According to Oxfam, a British charity, more than 80 per cent of Gazans rely on humanitarian aid for their survival. More than 60 per cent of households in Gaza are food insecure, according to the UN. All international assessments reach the same conclusion: there may not be outright starvation in Gaza, but people do not have the means to feed themselves. And they will not have those means until the Israeli blockade is lifted, a point the UN has made again and again.

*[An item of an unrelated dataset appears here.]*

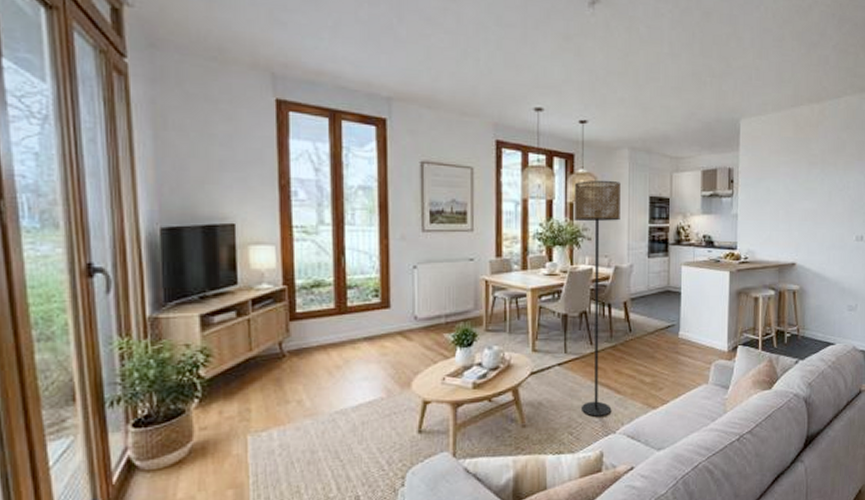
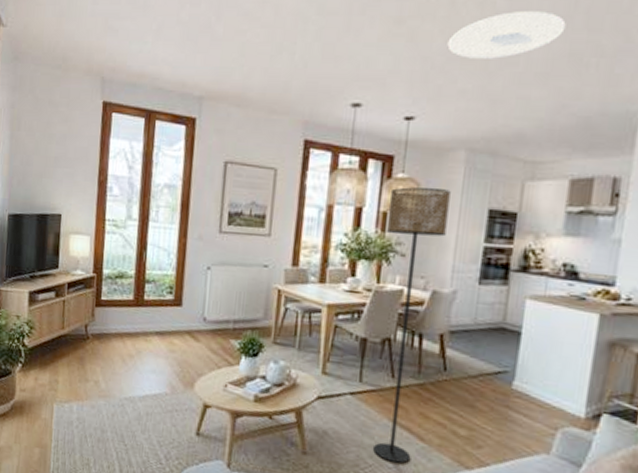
ceiling light: none [607,37,688,75] -> present [447,11,566,59]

In the UNDP report, John Holmes, the UN's emergency relief co-ordinator, denounced the Israeli blockade as "collective punishment". And in the wake of the deadly raid on the flotilla last week, Robert Serry, the UN special co-ordinator for the Middle East peace process, and Filippo Grandi, the commissioner general of the UNRWA, condemned the siege as "counterproductive and unacceptable". Israel says it instituted the blockade in order to pressure Hamas, which it considers a terrorist organisation, and to end rocket attacks. The Islamist movement ousted Fatah-affiliated security services and took sole control of the Gaza Strip in June 2007, a year and a half after winning parliamentary elections and in reaction to ever-escalating factional infighting.

In fact, however, Israel had already significantly restricted the movement of goods to and from Gaza since 2001, and long before Hamas took control. In 2005, the Middle East Quartet - the United States, the EU, the UN and Russia - mediated the Agreement on Access and Movement, in part to help determine Gaza's ability to trade and interact with the outside world ahead of Israel's withdrawal that year from its settlements in Gaza. The AMA remains the UN's benchmark for how many truckloads of goods should enter and leave Gaza. Israel has never come close to meeting those quotas.

Israel did dramatically tighten the blockade on Gaza in the wake of the Hamas takeover, but Mrs Najar, who proudly proclaims her family's Fatah ties, is in no doubt that it has little to do with Hamas and has little effect on the movement's control over Gaza. "They say they want to punish Hamas. But they are punishing everybody." The deadly raid that put a violent halt to the flotilla's attempt to reach Gaza was therefore watched closely in the Najar household, as it was throughout Gaza. Kefayeh, whose continued education is a source of obvious pride to her parents, said the activists onboard "deserve all our respect".

"But governments need to be involved," said Kefayeh, who has a habit of folding her face into a serious expression when talking, adopting a pose suitable to the career in broadcast journalism that she hopes to pursue. "Israel showed how determined it is to keep the siege, and without international help it will continue." Ending the blockade, she added, is the only remedy for Gaza's ills. "They've destroyed our lives with this siege," said Mr Najar. "I used to be a strong man, a good worker. Now, I can't feed my family. I am a beggar. End the siege and leave us alone in Gaza. We will feed ourselves."